## INSTRUCTIONS TO FOLLOW
Each entry below has to be written out again without any change.
********
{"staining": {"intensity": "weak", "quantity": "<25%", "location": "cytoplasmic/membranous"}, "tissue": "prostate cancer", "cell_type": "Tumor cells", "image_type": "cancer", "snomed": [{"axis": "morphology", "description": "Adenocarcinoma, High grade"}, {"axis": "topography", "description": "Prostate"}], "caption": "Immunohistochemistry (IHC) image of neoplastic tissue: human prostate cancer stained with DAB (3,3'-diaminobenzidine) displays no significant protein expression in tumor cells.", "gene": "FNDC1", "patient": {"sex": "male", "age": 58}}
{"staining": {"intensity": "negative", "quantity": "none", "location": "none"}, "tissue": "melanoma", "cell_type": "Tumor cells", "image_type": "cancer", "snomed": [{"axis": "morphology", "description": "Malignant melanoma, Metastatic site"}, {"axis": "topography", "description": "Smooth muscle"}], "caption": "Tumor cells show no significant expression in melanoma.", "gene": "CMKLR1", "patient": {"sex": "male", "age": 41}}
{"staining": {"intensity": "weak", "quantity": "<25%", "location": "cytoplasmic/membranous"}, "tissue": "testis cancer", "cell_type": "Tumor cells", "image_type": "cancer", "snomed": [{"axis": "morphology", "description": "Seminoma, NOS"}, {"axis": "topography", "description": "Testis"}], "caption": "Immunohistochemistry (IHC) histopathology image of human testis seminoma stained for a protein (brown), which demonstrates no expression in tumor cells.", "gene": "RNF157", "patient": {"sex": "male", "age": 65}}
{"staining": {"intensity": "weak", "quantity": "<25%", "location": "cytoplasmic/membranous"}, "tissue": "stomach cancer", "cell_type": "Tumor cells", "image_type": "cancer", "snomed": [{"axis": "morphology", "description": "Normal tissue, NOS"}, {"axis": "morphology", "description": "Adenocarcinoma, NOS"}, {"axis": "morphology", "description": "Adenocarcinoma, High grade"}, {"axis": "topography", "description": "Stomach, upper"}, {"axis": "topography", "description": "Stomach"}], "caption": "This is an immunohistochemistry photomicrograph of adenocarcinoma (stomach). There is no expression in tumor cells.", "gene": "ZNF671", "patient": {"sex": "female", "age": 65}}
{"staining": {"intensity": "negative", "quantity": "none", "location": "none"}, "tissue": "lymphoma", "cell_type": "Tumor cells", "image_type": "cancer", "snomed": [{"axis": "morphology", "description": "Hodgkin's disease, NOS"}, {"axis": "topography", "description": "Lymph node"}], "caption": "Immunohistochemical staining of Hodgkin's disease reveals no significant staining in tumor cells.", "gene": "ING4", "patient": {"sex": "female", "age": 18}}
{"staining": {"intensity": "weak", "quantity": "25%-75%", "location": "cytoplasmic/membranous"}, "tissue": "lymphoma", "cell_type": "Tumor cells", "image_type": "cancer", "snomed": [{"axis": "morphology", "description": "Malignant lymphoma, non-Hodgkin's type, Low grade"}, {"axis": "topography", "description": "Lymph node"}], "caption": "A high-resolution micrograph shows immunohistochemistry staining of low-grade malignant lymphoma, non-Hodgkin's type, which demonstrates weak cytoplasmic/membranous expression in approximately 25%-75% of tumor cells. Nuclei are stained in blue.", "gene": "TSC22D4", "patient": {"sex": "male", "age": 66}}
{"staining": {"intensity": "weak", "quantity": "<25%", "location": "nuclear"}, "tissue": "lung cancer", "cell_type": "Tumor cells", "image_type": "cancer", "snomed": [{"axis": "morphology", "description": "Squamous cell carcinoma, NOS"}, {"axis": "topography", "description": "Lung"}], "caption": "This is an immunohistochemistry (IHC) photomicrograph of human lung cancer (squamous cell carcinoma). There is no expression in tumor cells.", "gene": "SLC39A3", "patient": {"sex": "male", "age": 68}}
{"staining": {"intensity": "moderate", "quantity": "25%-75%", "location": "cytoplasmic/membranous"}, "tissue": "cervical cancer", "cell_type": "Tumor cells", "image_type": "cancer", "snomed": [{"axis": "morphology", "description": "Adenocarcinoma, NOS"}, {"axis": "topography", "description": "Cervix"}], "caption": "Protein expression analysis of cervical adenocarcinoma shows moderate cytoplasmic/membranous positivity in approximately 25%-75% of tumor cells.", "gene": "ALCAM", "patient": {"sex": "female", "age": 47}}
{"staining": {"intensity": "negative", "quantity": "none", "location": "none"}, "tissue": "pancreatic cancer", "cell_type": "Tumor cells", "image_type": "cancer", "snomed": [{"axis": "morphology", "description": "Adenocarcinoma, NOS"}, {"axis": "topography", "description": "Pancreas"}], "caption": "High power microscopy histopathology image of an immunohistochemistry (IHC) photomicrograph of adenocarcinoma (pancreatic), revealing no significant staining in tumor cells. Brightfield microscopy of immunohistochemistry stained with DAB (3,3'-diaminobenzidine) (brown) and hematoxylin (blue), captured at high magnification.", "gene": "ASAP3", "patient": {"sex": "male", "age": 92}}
********
## RESULT FOR THIS EXERCISE
{"staining": {"intensity": "weak", "quantity": "<25%", "location": "cytoplasmic/membranous"}, "tissue": "prostate cancer", "cell_type": "Tumor cells", "image_type": "cancer", "snomed": [{"axis": "morphology", "description": "Adenocarcinoma, High grade"}, {"axis": "topography", "description": "Prostate"}], "caption": "Immunohistochemistry (IHC) image of neoplastic tissue: human prostate cancer stained with DAB (3,3'-diaminobenzidine) displays no significant protein expression in tumor cells.", "gene": "FNDC1", "patient": {"sex": "male", "age": 58}}
{"staining": {"intensity": "negative", "quantity": "none", "location": "none"}, "tissue": "melanoma", "cell_type": "Tumor cells", "image_type": "cancer", "snomed": [{"axis": "morphology", "description": "Malignant melanoma, Metastatic site"}, {"axis": "topography", "description": "Smooth muscle"}], "caption": "Tumor cells show no significant expression in melanoma.", "gene": "CMKLR1", "patient": {"sex": "male", "age": 41}}
{"staining": {"intensity": "weak", "quantity": "<25%", "location": "cytoplasmic/membranous"}, "tissue": "testis cancer", "cell_type": "Tumor cells", "image_type": "cancer", "snomed": [{"axis": "morphology", "description": "Seminoma, NOS"}, {"axis": "topography", "description": "Testis"}], "caption": "Immunohistochemistry (IHC) histopathology image of human testis seminoma stained for a protein (brown), which demonstrates no expression in tumor cells.", "gene": "RNF157", "patient": {"sex": "male", "age": 65}}
{"staining": {"intensity": "weak", "quantity": "<25%", "location": "cytoplasmic/membranous"}, "tissue": "stomach cancer", "cell_type": "Tumor cells", "image_type": "cancer", "snomed": [{"axis": "morphology", "description": "Normal tissue, NOS"}, {"axis": "morphology", "description": "Adenocarcinoma, NOS"}, {"axis": "morphology", "description": "Adenocarcinoma, High grade"}, {"axis": "topography", "description": "Stomach, upper"}, {"axis": "topography", "description": "Stomach"}], "caption": "This is an immunohistochemistry photomicrograph of adenocarcinoma (stomach). There is no expression in tumor cells.", "gene": "ZNF671", "patient": {"sex": "female", "age": 65}}
{"staining": {"intensity": "negative", "quantity": "none", "location": "none"}, "tissue": "lymphoma", "cell_type": "Tumor cells", "image_type": "cancer", "snomed": [{"axis": "morphology", "description": "Hodgkin's disease, NOS"}, {"axis": "topography", "description": "Lymph node"}], "caption": "Immunohistochemical staining of Hodgkin's disease reveals no significant staining in tumor cells.", "gene": "ING4", "patient": {"sex": "female", "age": 18}}
{"staining": {"intensity": "weak", "quantity": "25%-75%", "location": "cytoplasmic/membranous"}, "tissue": "lymphoma", "cell_type": "Tumor cells", "image_type": "cancer", "snomed": [{"axis": "morphology", "description": "Malignant lymphoma, non-Hodgkin's type, Low grade"}, {"axis": "topography", "description": "Lymph node"}], "caption": "A high-resolution micrograph shows immunohistochemistry staining of low-grade malignant lymphoma, non-Hodgkin's type, which demonstrates weak cytoplasmic/membranous expression in approximately 25%-75% of tumor cells. Nuclei are stained in blue.", "gene": "TSC22D4", "patient": {"sex": "male", "age": 66}}
{"staining": {"intensity": "weak", "quantity": "<25%", "location": "nuclear"}, "tissue": "lung cancer", "cell_type": "Tumor cells", "image_type": "cancer", "snomed": [{"axis": "morphology", "description": "Squamous cell carcinoma, NOS"}, {"axis": "topography", "description": "Lung"}], "caption": "This is an immunohistochemistry (IHC) photomicrograph of human lung cancer (squamous cell carcinoma). There is no expression in tumor cells.", "gene": "SLC39A3", "patient": {"sex": "male", "age": 68}}
{"staining": {"intensity": "moderate", "quantity": "25%-75%", "location": "cytoplasmic/membranous"}, "tissue": "cervical cancer", "cell_type": "Tumor cells", "image_type": "cancer", "snomed": [{"axis": "morphology", "description": "Adenocarcinoma, NOS"}, {"axis": "topography", "description": "Cervix"}], "caption": "Protein expression analysis of cervical adenocarcinoma shows moderate cytoplasmic/membranous positivity in approximately 25%-75% of tumor cells.", "gene": "ALCAM", "patient": {"sex": "female", "age": 47}}
{"staining": {"intensity": "negative", "quantity": "none", "location": "none"}, "tissue": "pancreatic cancer", "cell_type": "Tumor cells", "image_type": "cancer", "snomed": [{"axis": "morphology", "description": "Adenocarcinoma, NOS"}, {"axis": "topography", "description": "Pancreas"}], "caption": "High power microscopy histopathology image of an immunohistochemistry (IHC) photomicrograph of adenocarcinoma (pancreatic), revealing no significant staining in tumor cells. Brightfield microscopy of immunohistochemistry stained with DAB (3,3'-diaminobenzidine) (brown) and hematoxylin (blue), captured at high magnification.", "gene": "ASAP3", "patient": {"sex": "male", "age": 92}}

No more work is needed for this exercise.